▸ **THE PROBLEM**:
Write out the records word for word, with no pictures.

──────── MATERIAL FOR THIS EXERCISE ────────

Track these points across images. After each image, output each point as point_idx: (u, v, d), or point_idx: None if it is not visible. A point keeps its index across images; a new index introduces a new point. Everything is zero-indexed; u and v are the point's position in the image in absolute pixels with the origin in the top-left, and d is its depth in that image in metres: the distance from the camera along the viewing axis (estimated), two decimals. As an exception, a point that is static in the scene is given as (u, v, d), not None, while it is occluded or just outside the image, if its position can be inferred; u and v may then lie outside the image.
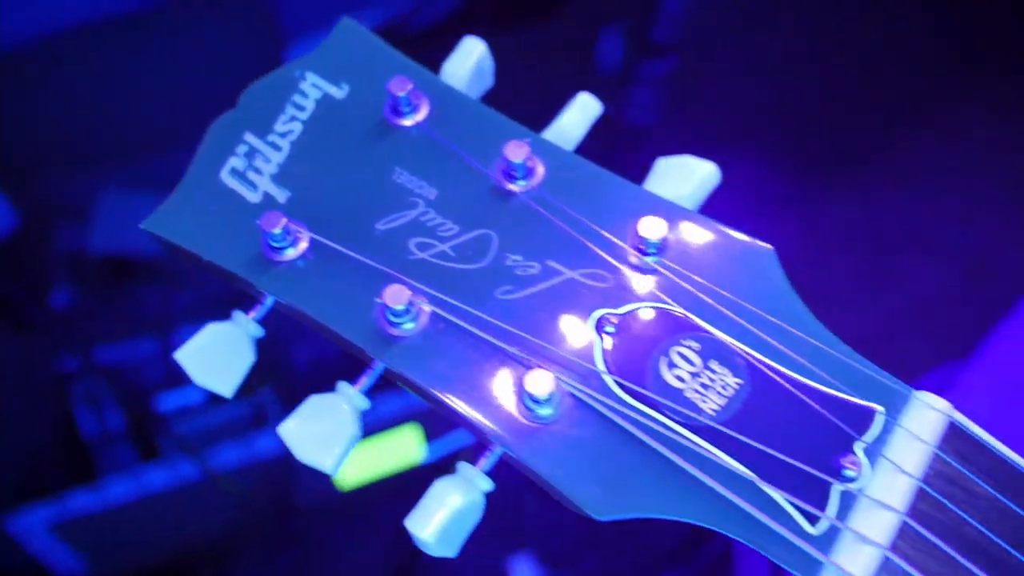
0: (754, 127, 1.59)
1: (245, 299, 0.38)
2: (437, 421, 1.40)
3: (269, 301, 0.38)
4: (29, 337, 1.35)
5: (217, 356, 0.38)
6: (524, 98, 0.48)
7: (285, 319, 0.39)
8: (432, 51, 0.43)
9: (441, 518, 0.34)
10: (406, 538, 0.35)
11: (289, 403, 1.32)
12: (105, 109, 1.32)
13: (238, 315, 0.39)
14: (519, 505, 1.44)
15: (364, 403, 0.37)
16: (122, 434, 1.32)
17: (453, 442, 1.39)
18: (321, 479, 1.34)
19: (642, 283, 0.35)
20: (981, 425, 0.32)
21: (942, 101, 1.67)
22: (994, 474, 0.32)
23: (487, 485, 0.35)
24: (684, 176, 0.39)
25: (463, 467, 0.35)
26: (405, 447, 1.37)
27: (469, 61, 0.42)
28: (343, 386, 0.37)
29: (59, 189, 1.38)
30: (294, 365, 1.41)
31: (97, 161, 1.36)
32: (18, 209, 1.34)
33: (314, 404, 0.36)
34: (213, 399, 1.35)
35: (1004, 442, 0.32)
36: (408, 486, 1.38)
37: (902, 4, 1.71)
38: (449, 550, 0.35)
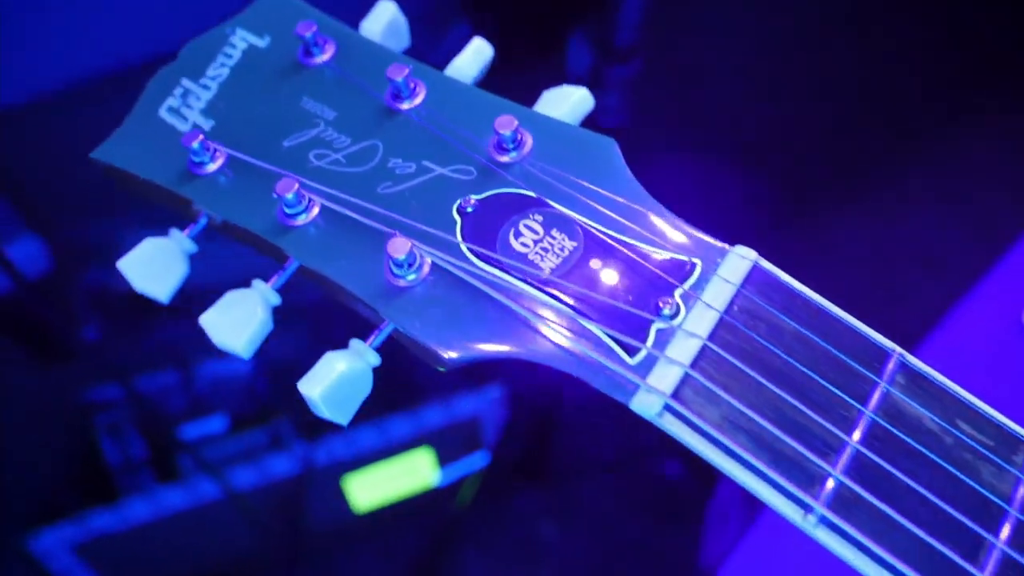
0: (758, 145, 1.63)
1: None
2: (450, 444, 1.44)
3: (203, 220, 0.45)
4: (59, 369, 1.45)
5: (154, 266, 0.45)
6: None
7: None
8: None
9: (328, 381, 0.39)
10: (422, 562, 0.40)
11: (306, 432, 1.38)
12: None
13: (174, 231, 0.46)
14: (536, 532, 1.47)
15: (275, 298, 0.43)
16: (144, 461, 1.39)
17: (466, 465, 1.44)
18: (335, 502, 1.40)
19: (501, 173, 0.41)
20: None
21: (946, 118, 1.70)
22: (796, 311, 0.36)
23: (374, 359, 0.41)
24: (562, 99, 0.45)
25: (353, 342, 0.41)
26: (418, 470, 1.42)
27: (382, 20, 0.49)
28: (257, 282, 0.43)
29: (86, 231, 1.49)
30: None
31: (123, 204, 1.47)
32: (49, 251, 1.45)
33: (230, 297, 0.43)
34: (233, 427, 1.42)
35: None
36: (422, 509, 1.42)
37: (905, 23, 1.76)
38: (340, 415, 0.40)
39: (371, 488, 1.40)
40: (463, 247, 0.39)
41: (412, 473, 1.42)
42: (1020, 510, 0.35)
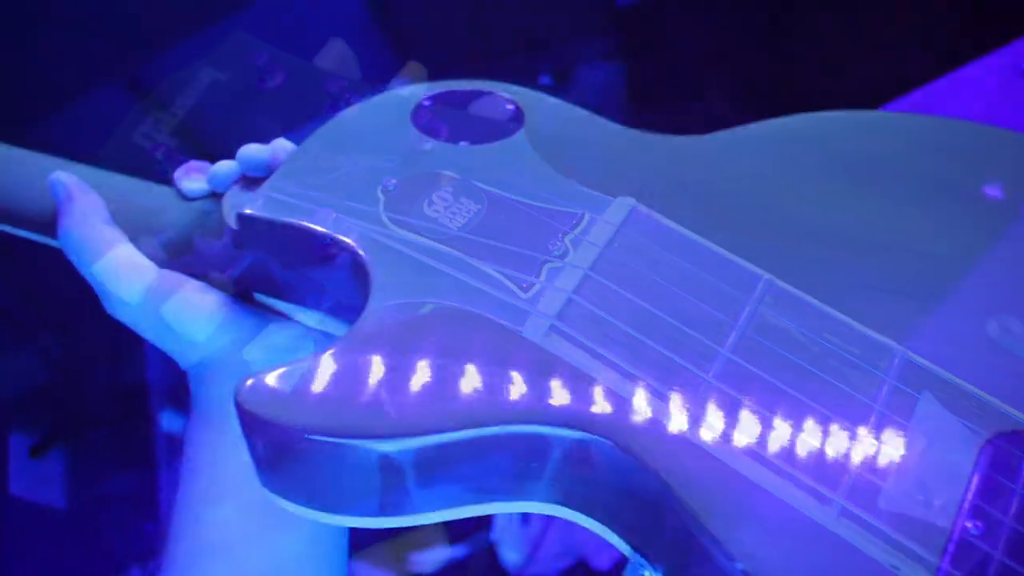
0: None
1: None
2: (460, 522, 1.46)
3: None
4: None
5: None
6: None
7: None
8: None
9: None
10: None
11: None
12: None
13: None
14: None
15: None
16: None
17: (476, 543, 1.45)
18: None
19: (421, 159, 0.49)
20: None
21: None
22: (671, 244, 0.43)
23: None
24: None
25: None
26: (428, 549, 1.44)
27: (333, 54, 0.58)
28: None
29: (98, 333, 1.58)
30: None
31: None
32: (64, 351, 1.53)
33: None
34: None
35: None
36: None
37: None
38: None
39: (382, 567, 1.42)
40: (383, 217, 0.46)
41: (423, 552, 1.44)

────────

▸ **FINISHED TASK**:
Track these points across images. After each image, output each point as point_idx: (u, v, d), or point_idx: None if it is not visible. A point keeps its index across images; a new index introduces a new point. Everything is zero-indexed; u and v are the point's position in the image in absolute pixels with the origin in the top-left, and d is its depth in that image in metres: the distance from the camera along the viewing axis (estimated), two decimals. As an exception, a point that is static in the scene is given as (u, v, d), not None, while it is occluded or just outside the image, if its position can be inferred; u and v may then lie outside the image.
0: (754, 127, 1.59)
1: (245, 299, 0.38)
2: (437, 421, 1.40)
3: (269, 301, 0.38)
4: (29, 337, 1.35)
5: (217, 356, 0.38)
6: (524, 98, 0.48)
7: (285, 319, 0.39)
8: (432, 51, 0.43)
9: (441, 518, 0.34)
10: (406, 538, 0.35)
11: (289, 403, 1.32)
12: (105, 109, 1.32)
13: (238, 315, 0.39)
14: (519, 505, 1.44)
15: (364, 403, 0.37)
16: (122, 434, 1.32)
17: (453, 442, 1.39)
18: (321, 479, 1.34)
19: (642, 283, 0.35)
20: (981, 425, 0.32)
21: (942, 101, 1.67)
22: (994, 474, 0.32)
23: (487, 485, 0.35)
24: (684, 176, 0.39)
25: (463, 467, 0.35)
26: (405, 447, 1.37)
27: (469, 61, 0.42)
28: (343, 386, 0.37)
29: (59, 189, 1.38)
30: (294, 365, 1.41)
31: (97, 161, 1.36)
32: (18, 209, 1.34)
33: (314, 404, 0.36)
34: (213, 399, 1.35)
35: (1004, 442, 0.32)
36: (408, 486, 1.38)
37: (902, 4, 1.71)
38: (449, 550, 0.35)
0: (758, 145, 1.63)
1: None
2: (450, 444, 1.44)
3: (203, 220, 0.45)
4: (59, 369, 1.45)
5: (154, 266, 0.45)
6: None
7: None
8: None
9: (328, 381, 0.39)
10: (422, 562, 0.40)
11: (306, 432, 1.38)
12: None
13: (174, 231, 0.46)
14: (536, 532, 1.47)
15: (275, 298, 0.43)
16: (144, 461, 1.39)
17: (466, 465, 1.44)
18: (335, 502, 1.40)
19: (501, 173, 0.41)
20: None
21: (946, 118, 1.70)
22: (796, 311, 0.36)
23: (374, 359, 0.41)
24: (562, 99, 0.45)
25: (353, 342, 0.41)
26: (418, 470, 1.42)
27: (382, 20, 0.49)
28: (257, 282, 0.43)
29: (86, 231, 1.49)
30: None
31: (123, 204, 1.47)
32: (49, 251, 1.45)
33: (230, 297, 0.43)
34: (233, 427, 1.42)
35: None
36: (422, 509, 1.42)
37: (905, 23, 1.76)
38: (340, 415, 0.40)
39: (371, 488, 1.40)
40: (463, 247, 0.39)
41: (412, 473, 1.42)
42: (1020, 510, 0.35)
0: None
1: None
2: (460, 522, 1.46)
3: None
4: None
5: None
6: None
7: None
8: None
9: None
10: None
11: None
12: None
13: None
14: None
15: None
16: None
17: (476, 543, 1.45)
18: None
19: (421, 159, 0.49)
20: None
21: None
22: (671, 244, 0.43)
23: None
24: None
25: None
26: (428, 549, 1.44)
27: (333, 54, 0.58)
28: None
29: (98, 333, 1.58)
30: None
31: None
32: (64, 351, 1.53)
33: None
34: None
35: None
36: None
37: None
38: None
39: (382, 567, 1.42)
40: (383, 217, 0.46)
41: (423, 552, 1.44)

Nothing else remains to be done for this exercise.